DTIFIT
dtifit
fits a diffusion tensor model at each voxel. You would typically run dtifit
on data that has been pre-processed and eddy current corrected. Note that dtifit
is not necessary in order to use the probabilistic tractography (which depends on the output of BedpostX, not dtifit
).
Command-line interface
dtifit
can be used from the command line (type dtifit
and press Enter to get the usage).
dtifit --help
Compulsory arguments (You MUST set one or more of):
-k,--data dti data file
-o,--out Output basename
-m,--mask Bet binary mask file
-r,--bvecs b vectors file
-b,--bvals b values file
Optional arguments (You may optionally specify one or more of):
-V,--verbose switch on diagnostic messages
-h,--help display this message
--cni Input confound regressors
--sse Output sum of squared errors
-w,--wls Fit the tensor with weighted least squares
--kurt Output mean kurtosis map (for multi-shell data)
--kurtdir Output parallel/perpendicular kurtosis maps (for multi-shell data)

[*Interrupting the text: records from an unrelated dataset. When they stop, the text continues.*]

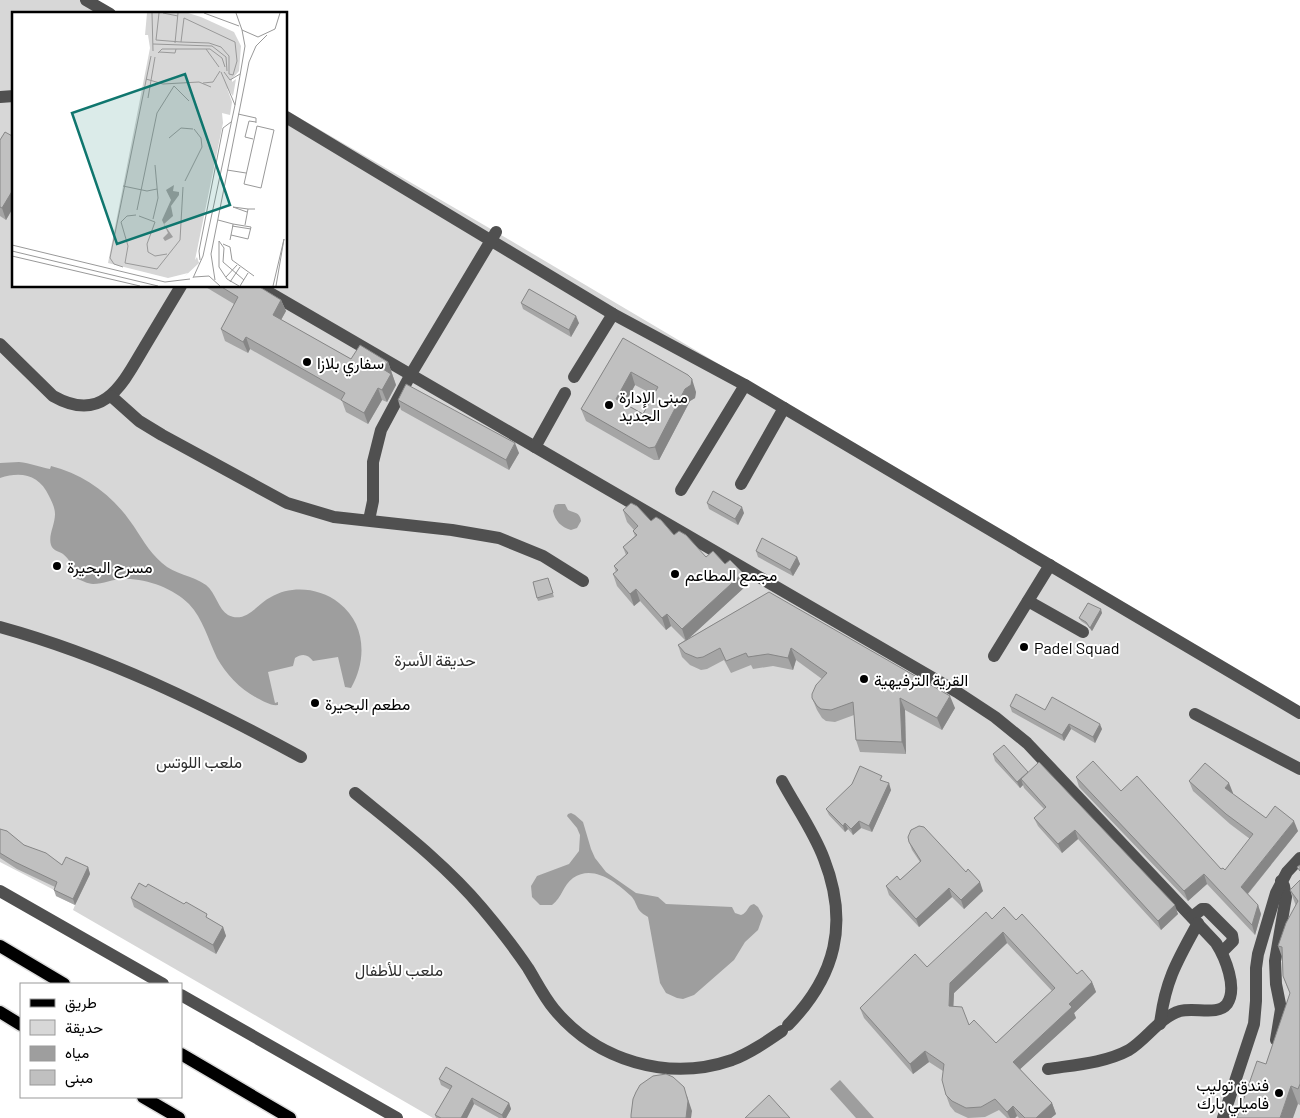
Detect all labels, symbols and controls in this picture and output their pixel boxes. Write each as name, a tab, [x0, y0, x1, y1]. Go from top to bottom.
inset map	[12, 12, 288, 288]
place label: سفاري بلازا	[317, 353, 384, 377]
marker: سفاري بلازا	[301, 356, 313, 368]
place label: مبنى الإدارة الجديد	[619, 387, 688, 425]
marker: مبنى الإدارة الجديد	[603, 399, 615, 411]
place label: مسرح البحيرة	[67, 557, 153, 579]
marker: مسرح البحيرة	[51, 560, 63, 572]
place label: مجمع المطاعم	[685, 565, 777, 587]
marker: مجمع المطاعم	[669, 568, 681, 580]
place label: Padel Squad	[1034, 638, 1119, 657]
marker: Padel Squad	[1018, 641, 1030, 653]
park label: حديقة الأسرة	[394, 650, 476, 671]
place label: القرية الترفيهية	[874, 670, 968, 691]
marker: القرية الترفيهية	[858, 673, 870, 685]
place label: مطعم البحيرة	[325, 694, 410, 715]
marker: مطعم البحيرة	[309, 697, 321, 709]
park label: ملعب اللوتس	[156, 752, 242, 773]
park label: ملعب للأطفال	[355, 960, 443, 980]
legend	[20, 983, 182, 1098]
text: طريق	[65, 993, 97, 1013]
text: حديقة	[65, 1018, 103, 1037]
text: مياه	[65, 1043, 89, 1062]
text: مبنى	[65, 1068, 93, 1088]
place label: فندق توليب فاميلي بارك	[1196, 1075, 1269, 1117]
marker: فندق توليب فاميلي بارك	[1273, 1087, 1285, 1099]

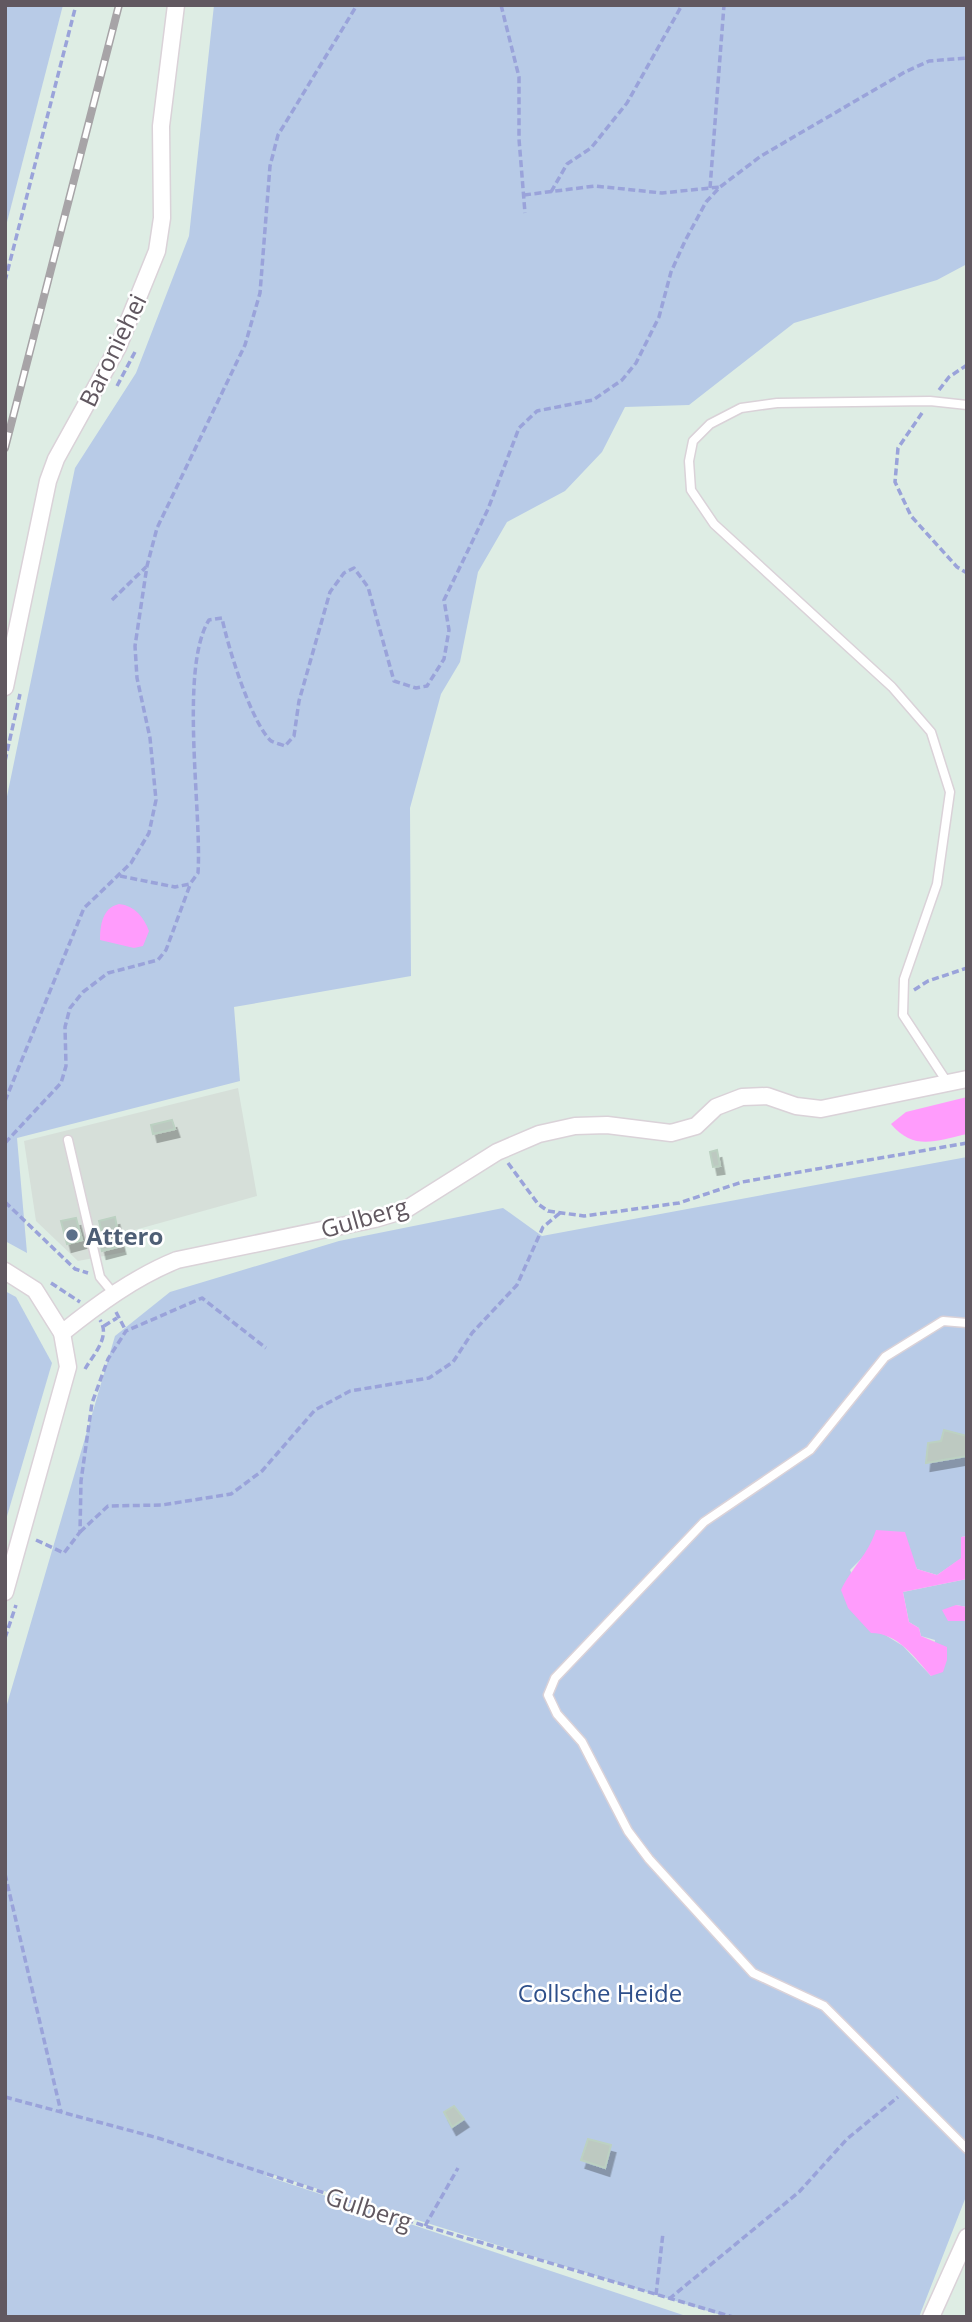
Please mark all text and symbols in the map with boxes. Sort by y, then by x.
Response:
street label: Baroniehei [71,288,153,412]
street label: Gulberg [317,1189,411,1245]
place label: Attero [86,1219,163,1252]
marker: Attero [64,1227,80,1243]
park label: Collsche Heide [518,1976,682,2009]
street label: Gulberg [321,2179,417,2237]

--littlebit Only process small area of brain
--save_tensor Save the elements of the tensor
-z,--zmin min z
-Z,--zmax max z
-y,--ymin min y
-Y,--ymax max y
-x,--xmin min x
-X,--xmax max x
--gradnonlin Gradient Nonlinearity Tensor file
Tip! The command line interface offers more options than the graphical interface
Graphical interface
Alternatively, in the FDT GUI, use the top left drop down menu to select "DTIFIT Reconstruct diffusion tensors".
Inputs of dtifit
Required files are:
- Diffusion weighted data (
data.nii.gz
): A 4D series of data volumes. This will include diffusion-weighted volumes and volume(s) with no diffusion weighting. - BET binary brain mask (
nodif_brain_mask.nii.gz
): A single binarised volume in diffusion space containing ones inside the brain and zeroes outside the brain. - Output basename: User specifies a basename that will be used to name the outputs of dtifit. If the directory input option is used then the basename will be
dti
. - Gradient directions (bvecs): An ASCII text file containing a list of gradient directions applied during diffusion weighted volumes.
- b values (bvals): An ASCII text file containing a list of b values applied during each volume acquisition.
Advanced options:
In addition to the required input above, the user can choose to apply a weighted least-squares regression instead of the default standard linear regression. The user can also choose to save the tensor elements and/or the sum of squared error. This last output can be useful for detecting artefacts.
Tip! On the FDT GUI, you can specify an input directory containing all the required files with standardized filenames, or alternatively you can specify input files manually by turning on the "Specify input files manually" switch. If an input directory is specified then all files must be named as shown in parentheses above. If input files are specified manually they can have any filename.
Outputs of dtifit
<basename>_V1
- 1st eigenvector<basename>_V2
- 2nd eigenvector<basename>_V3
- 3rd eigenvector<basename>_L1
- 1st eigenvalue<basename>_L2
- 2nd eigenvalue<basename>_L3
- 3rd eigenvalue<basename>_MD
- mean diffusivity<basename>_FA
- fractional anisotropy (isotropic ~ 0; stick-like ~1)<basename>_MO
- mode of the anisotropy (oblate ~ -1; isotropic ~ 0; prolate ~ 1)<basename>_S0
- raw T2 signal with no diffusion weighting
Optional output
<basename>_sse
- Sum of squared error of diffusion tensor fit.<basename>_tensor
- tensor as a 4D file in this order: Dxx, Dxy, Dxz, Dyy, Dyz, Dzz
Options only available from the command line:
-
--kurt
: Adds a mean kurtosis to the fit (for multi-shell data), which is output in a<basename>_kurt
file. Note that fitting the mean kurtosis is different from the full kurtosis tensor model. -
--gradnonlin
: If provided,dtifit
will consider the variability in the b-value and gradient orientation due to gradient non-linearities.